The modern Jim Craddock is a ghost who can become invisible and intangible, teleport, and freeze people with his touch. He is usually shown wearing the suit he was hanged in, along with a top hat and monocle. However, he is vulnerable to Nth Metal, which has anti-magic properties.

==Other versions==
- An alternate universe version of Gentleman Ghost makes a minor appearance in Kingdom Come #2.
- A heroic Gentleman Ghost from Earth-3 called the Pinkerton Ghost appears in Hawkman (vol. 5) #18 as a member of the Justice Society All-Stars.
- A possible future version of Gentleman Ghost appears in The New Golden Age as a member of Huntress' makeshift Justice Society of America until he is revived and killed by Per Degaton.

==In other media==
===Television===
- Gentleman Ghost appears in The All-New Super Friends Hour episode "The Ghost", voiced by Alan Oppenheimer.
- Gentleman Ghost was briefly considered to appear in The New Batman Adventures. When asked about his potential use in the series, producer and writer Paul Dini stated his appearance would be "likely, if we do more contemporary Batman stories". Ultimately, Gentleman Ghost never appeared in the series.
- Gentleman Ghost appears in Justice League Unlimited, voiced by Robin Atkin Downes. This version is a member of Gorilla Grodd's Secret Society.

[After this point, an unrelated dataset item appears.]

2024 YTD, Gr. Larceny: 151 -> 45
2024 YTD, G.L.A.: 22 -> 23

- Gentleman Ghost appears in Batman: The Brave and the Bold, voiced by Greg Ellis. This version attempted to obtain immortality by offering ten souls to the demon Asteroth in exchange, which he ultimately succeeds in, only to be cursed by Asteroth, bound to the Earthly plane, and defeated by Sherlock Holmes, Etrigan the Demon, and a time-displaced Batman. Subsequently, Craddock is hanged for his crimes, rises from his grave as Gentleman Ghost, and swears revenge on Batman.

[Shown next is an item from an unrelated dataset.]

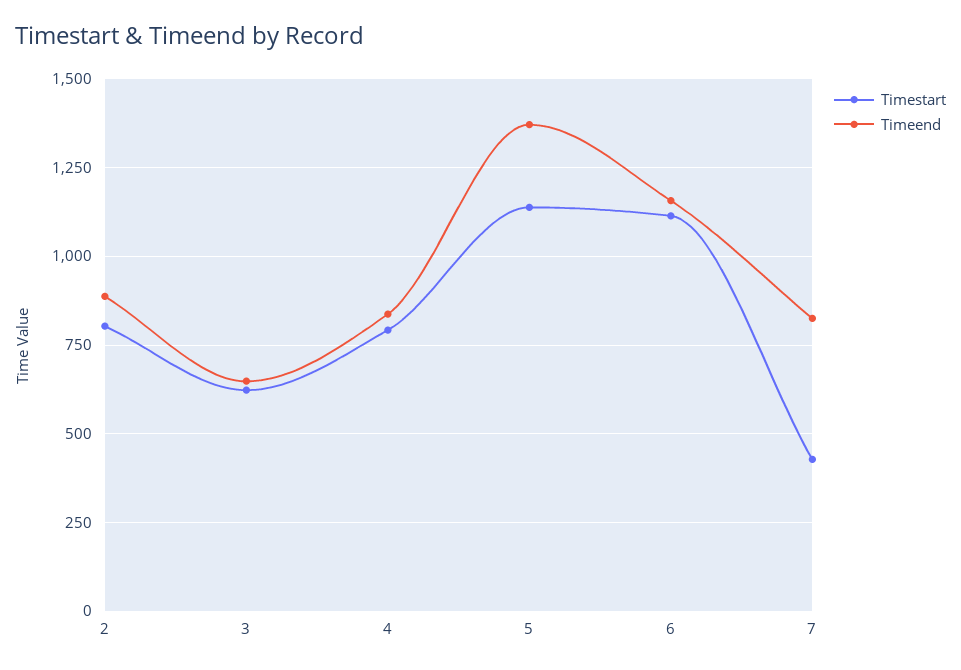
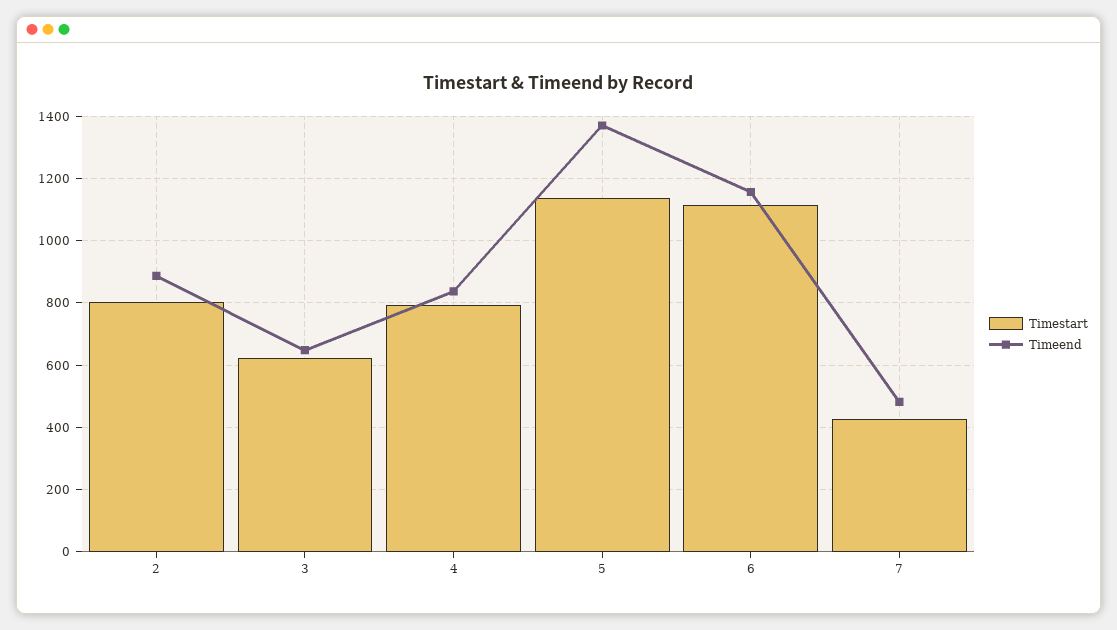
Timeend, 7: 825 -> 480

  - Additionally, an unnamed, heroic, alternate reality version of Gentleman Ghost appears in the episode "Deep Cover for Batman!".
- Gentleman Ghost appears in the DC Super Hero Girls two-part episode "#NightmareInGotham", voiced by Fred Tatasciore.

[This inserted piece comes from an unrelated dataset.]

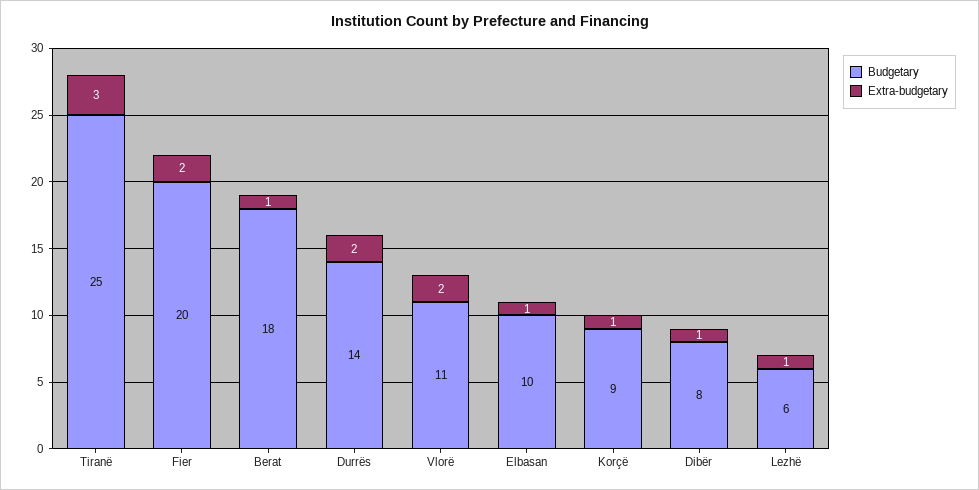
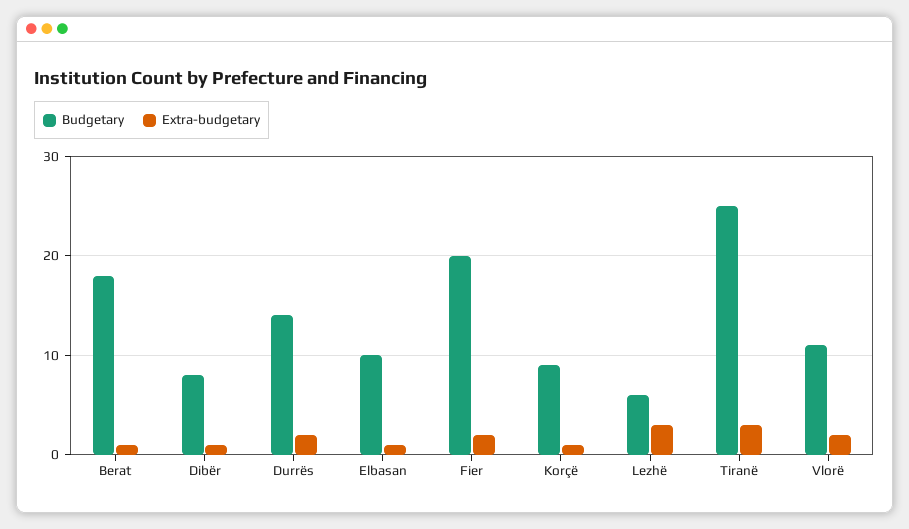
Extra-budgetary, Lezhë: 1 -> 3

- Gentleman Ghost appears in the Batman: Caped Crusader episode "Night Ride", voiced by Toby Stephens. This version was an 18th-century Loyalist nobleman and wealthy aristocrat who squandered his fortune gambling and turned to crime, becoming a notorious masked highwayman before being caught and hanged. In the present, he returns as a vengeful spirit to terrorize Gotham City until Batman defeats him and traps him in a vial with Papa Midnite's help. Afterwards, Midnite takes possession of the vial.

===Film===
- Gentleman Ghost appears in The Lego Batman Movie.
- Gentleman Ghost appears in Teen Titans Go! vs. Teen Titans, voiced by "Weird Al" Yankovic.

===Video games===
- Gentleman Ghost appears in Batman: The Brave and the Bold – The Videogame, voiced again by Greg Ellis.
- Gentleman Ghost appears in DC Universe Online, voiced by Jason Brenizer.
- Gentleman Ghost appears as a character summon in Scribblenauts Unmasked: A DC Comics Adventure.
- Gentleman Ghost appears as a playable character in Lego DC Super-Villains, voiced again by Robin Atkin Downes.
- Gentleman Ghost appears in Lego Batman: Legacy of the Dark Knight.